---------- 所供条目

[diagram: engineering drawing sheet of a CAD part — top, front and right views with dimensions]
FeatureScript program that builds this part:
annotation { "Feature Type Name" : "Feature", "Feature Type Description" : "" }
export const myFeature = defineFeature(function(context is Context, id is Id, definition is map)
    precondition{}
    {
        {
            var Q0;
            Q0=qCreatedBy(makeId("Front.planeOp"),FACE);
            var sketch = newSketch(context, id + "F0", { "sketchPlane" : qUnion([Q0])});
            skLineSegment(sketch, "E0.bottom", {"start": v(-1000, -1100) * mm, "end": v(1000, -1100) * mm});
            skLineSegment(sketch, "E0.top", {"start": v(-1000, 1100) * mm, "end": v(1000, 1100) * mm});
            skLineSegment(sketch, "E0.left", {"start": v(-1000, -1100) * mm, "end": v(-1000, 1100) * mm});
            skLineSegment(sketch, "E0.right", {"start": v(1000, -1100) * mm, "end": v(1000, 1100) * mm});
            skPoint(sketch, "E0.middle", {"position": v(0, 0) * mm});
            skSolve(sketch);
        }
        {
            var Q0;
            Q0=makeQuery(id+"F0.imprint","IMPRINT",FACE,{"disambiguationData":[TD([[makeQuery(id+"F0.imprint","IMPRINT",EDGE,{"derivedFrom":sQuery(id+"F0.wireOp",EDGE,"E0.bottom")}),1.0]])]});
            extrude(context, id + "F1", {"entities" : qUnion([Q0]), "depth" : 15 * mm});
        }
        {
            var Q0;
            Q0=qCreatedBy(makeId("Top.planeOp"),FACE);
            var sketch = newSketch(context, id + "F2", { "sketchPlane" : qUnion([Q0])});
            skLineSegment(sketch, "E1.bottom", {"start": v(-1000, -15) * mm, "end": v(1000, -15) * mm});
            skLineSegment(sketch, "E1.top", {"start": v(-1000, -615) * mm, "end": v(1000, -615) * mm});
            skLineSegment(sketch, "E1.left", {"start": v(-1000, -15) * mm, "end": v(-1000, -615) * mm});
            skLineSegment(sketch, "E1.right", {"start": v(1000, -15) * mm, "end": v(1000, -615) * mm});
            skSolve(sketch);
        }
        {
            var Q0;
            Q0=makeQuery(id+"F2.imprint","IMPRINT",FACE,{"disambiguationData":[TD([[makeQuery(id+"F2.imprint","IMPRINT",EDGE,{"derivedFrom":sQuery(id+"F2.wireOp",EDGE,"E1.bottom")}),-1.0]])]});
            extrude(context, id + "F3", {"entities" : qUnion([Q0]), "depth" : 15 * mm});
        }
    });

--------------------

请找出上面条目中含有字符串“entities”的每一行，并将这些行原样抄出。匹配时区分大小写。

            extrude(context, id + "F1", {"entities" : qUnion([Q0]), "depth" : 15 * mm});
            extrude(context, id + "F3", {"entities" : qUnion([Q0]), "depth" : 15 * mm});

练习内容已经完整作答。